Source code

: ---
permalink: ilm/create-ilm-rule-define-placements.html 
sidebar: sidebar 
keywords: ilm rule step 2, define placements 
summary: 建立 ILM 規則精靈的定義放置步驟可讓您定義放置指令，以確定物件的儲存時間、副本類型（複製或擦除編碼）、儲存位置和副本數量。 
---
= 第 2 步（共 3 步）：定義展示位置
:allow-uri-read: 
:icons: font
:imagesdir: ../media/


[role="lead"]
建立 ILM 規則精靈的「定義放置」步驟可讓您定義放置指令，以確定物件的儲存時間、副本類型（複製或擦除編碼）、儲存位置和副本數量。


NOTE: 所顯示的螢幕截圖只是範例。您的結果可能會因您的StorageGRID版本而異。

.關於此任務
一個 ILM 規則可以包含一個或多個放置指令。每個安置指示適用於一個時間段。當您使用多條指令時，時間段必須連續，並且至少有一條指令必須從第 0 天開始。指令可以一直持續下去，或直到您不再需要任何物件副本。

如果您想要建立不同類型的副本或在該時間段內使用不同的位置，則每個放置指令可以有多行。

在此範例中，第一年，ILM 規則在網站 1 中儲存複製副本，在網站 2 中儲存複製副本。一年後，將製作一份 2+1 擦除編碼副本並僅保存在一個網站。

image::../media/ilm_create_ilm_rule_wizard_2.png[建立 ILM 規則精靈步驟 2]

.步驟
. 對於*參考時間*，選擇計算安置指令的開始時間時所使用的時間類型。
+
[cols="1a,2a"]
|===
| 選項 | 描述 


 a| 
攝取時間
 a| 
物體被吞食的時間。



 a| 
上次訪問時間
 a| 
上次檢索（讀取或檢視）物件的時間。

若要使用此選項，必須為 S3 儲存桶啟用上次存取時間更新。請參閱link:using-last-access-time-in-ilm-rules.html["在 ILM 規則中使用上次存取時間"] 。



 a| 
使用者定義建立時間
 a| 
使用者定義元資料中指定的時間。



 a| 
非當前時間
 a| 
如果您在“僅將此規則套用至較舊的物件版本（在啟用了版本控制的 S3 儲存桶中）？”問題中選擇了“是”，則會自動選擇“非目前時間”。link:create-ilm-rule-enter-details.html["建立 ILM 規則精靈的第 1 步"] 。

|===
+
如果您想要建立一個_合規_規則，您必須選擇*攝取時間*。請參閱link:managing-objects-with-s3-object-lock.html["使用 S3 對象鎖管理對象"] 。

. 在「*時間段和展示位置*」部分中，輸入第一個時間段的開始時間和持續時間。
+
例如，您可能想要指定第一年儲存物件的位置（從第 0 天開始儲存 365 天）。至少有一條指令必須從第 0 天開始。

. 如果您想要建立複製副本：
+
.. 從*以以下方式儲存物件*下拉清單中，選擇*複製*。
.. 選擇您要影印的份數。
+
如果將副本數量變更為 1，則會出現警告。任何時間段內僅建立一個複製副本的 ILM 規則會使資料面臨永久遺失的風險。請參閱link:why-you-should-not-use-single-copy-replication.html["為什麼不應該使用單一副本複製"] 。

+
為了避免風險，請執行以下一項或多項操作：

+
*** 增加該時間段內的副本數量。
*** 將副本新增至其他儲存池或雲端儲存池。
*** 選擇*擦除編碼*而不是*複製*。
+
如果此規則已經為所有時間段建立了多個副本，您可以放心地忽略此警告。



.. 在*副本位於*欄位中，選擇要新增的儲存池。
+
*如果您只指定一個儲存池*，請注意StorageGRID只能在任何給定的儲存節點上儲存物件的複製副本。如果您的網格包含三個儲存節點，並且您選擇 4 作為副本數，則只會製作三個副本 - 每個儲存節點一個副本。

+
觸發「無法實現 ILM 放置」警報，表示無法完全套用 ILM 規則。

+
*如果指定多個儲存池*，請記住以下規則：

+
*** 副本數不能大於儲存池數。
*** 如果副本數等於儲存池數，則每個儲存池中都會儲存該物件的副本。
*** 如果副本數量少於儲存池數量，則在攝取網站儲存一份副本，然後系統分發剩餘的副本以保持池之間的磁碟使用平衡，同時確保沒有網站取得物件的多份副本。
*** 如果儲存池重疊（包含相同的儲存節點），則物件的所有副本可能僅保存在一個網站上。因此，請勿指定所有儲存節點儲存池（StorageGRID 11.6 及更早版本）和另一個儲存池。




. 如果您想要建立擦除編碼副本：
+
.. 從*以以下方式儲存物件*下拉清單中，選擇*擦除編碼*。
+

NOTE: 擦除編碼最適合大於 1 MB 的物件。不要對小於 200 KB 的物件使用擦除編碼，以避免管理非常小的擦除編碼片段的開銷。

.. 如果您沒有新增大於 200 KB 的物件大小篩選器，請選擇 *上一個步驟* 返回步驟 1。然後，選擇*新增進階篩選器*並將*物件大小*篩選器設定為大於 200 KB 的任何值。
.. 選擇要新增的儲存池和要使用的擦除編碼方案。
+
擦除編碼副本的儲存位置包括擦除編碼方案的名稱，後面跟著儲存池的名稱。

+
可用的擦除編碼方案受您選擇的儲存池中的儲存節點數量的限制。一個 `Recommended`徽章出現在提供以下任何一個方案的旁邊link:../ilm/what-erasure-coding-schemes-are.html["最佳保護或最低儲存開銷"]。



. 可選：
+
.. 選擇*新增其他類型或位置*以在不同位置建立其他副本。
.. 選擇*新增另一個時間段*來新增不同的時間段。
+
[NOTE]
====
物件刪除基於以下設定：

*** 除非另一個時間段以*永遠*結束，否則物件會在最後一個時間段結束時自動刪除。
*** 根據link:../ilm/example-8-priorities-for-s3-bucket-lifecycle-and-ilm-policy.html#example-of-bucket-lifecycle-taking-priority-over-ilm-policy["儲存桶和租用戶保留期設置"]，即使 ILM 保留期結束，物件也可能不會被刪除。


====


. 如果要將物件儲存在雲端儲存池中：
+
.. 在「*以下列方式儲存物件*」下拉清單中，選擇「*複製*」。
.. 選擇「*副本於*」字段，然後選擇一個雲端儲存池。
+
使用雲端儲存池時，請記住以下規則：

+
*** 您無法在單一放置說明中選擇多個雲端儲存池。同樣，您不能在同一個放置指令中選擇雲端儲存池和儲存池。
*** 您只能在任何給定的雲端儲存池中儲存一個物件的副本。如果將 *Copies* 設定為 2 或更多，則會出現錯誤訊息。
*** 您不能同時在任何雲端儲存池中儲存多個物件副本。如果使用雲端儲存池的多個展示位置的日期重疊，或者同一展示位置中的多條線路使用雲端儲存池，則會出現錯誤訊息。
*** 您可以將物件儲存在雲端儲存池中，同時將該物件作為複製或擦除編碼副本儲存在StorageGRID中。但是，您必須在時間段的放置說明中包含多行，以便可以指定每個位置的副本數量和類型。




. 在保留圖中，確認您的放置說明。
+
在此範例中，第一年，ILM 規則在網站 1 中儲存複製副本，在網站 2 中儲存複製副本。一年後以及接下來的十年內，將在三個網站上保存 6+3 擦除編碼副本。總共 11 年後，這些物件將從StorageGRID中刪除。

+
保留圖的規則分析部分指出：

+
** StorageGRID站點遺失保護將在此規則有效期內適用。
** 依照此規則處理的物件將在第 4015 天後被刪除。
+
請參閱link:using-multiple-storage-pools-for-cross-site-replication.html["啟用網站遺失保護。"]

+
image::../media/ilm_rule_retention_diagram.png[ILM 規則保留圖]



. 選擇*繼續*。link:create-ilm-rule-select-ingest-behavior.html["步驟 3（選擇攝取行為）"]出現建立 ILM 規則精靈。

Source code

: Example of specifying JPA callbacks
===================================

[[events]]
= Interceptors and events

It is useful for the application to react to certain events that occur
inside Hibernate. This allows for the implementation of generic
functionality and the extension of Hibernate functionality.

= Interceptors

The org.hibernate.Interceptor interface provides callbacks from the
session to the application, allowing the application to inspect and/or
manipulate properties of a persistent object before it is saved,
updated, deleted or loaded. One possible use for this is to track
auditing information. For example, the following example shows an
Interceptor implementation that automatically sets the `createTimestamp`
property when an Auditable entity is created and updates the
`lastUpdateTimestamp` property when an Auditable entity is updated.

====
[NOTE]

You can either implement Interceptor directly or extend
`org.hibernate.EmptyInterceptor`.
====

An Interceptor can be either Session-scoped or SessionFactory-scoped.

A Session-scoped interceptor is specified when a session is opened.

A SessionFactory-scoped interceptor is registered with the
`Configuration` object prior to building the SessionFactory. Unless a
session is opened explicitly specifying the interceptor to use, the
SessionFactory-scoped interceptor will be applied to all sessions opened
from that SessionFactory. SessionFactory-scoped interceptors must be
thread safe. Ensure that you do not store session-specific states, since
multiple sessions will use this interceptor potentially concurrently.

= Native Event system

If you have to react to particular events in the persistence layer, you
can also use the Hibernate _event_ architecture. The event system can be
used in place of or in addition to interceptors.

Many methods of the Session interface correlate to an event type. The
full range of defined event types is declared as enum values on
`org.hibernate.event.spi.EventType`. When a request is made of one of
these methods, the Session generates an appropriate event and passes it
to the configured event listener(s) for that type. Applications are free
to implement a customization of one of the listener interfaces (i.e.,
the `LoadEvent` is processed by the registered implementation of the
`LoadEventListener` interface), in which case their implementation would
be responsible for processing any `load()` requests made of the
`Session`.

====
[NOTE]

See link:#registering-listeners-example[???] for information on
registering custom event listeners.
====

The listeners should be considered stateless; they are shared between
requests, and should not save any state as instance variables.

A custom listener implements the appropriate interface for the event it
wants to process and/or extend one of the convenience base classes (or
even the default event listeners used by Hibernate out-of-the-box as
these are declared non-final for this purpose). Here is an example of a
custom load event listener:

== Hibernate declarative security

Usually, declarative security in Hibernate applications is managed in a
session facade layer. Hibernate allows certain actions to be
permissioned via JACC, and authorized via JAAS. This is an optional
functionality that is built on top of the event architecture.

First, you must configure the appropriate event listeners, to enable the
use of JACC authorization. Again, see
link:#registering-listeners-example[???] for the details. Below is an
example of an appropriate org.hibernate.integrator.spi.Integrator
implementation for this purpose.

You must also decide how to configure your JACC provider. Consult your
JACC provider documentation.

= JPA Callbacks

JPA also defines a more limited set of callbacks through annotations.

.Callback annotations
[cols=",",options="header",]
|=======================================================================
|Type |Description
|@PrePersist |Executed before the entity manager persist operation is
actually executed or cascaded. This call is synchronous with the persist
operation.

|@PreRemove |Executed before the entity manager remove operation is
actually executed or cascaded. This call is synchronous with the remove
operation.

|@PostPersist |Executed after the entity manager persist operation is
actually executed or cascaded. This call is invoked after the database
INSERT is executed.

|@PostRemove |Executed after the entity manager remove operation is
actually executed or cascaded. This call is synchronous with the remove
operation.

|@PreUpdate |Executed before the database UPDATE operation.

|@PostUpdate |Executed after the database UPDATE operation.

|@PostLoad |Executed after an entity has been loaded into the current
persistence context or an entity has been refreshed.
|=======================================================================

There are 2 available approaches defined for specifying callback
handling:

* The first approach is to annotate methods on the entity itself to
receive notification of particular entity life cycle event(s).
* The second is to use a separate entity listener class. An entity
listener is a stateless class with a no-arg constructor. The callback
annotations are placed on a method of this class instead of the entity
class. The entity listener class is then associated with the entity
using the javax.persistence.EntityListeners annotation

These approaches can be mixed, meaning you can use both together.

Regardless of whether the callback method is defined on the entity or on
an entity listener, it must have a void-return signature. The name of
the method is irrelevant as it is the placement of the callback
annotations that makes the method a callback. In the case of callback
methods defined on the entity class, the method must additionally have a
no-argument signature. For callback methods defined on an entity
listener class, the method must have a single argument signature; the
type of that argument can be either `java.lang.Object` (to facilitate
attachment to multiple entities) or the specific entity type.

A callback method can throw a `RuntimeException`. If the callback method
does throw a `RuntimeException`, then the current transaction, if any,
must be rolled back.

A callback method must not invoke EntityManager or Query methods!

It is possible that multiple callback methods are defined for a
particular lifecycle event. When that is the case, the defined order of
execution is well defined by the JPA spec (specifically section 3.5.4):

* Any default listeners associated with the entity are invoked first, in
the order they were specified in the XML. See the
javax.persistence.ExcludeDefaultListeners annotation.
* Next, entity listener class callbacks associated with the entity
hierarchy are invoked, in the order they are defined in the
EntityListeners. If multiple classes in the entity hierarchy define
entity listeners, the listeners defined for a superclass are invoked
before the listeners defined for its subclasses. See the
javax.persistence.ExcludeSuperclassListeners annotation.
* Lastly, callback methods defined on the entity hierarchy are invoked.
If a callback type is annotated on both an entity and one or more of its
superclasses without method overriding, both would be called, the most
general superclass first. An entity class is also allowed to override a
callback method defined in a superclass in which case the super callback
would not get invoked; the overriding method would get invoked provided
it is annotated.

━━━━━━

When you repeat the lines, start with the first line of the material and end with the line that contains "上次檢索（讀取或檢視）物件的時間。", keeping both and reproducing each exactly, with nothing added.

Response below »
Source code

: ---
permalink: ilm/create-ilm-rule-define-placements.html 
sidebar: sidebar 
keywords: ilm rule step 2, define placements 
summary: 建立 ILM 規則精靈的定義放置步驟可讓您定義放置指令，以確定物件的儲存時間、副本類型（複製或擦除編碼）、儲存位置和副本數量。 
---
= 第 2 步（共 3 步）：定義展示位置
:allow-uri-read: 
:icons: font
:imagesdir: ../media/


[role="lead"]
建立 ILM 規則精靈的「定義放置」步驟可讓您定義放置指令，以確定物件的儲存時間、副本類型（複製或擦除編碼）、儲存位置和副本數量。


NOTE: 所顯示的螢幕截圖只是範例。您的結果可能會因您的StorageGRID版本而異。

.關於此任務
一個 ILM 規則可以包含一個或多個放置指令。每個安置指示適用於一個時間段。當您使用多條指令時，時間段必須連續，並且至少有一條指令必須從第 0 天開始。指令可以一直持續下去，或直到您不再需要任何物件副本。

如果您想要建立不同類型的副本或在該時間段內使用不同的位置，則每個放置指令可以有多行。

在此範例中，第一年，ILM 規則在網站 1 中儲存複製副本，在網站 2 中儲存複製副本。一年後，將製作一份 2+1 擦除編碼副本並僅保存在一個網站。

image::../media/ilm_create_ilm_rule_wizard_2.png[建立 ILM 規則精靈步驟 2]

.步驟
. 對於*參考時間*，選擇計算安置指令的開始時間時所使用的時間類型。
+
[cols="1a,2a"]
|===
| 選項 | 描述 


 a| 
攝取時間
 a| 
物體被吞食的時間。



 a| 
上次訪問時間
 a| 
上次檢索（讀取或檢視）物件的時間。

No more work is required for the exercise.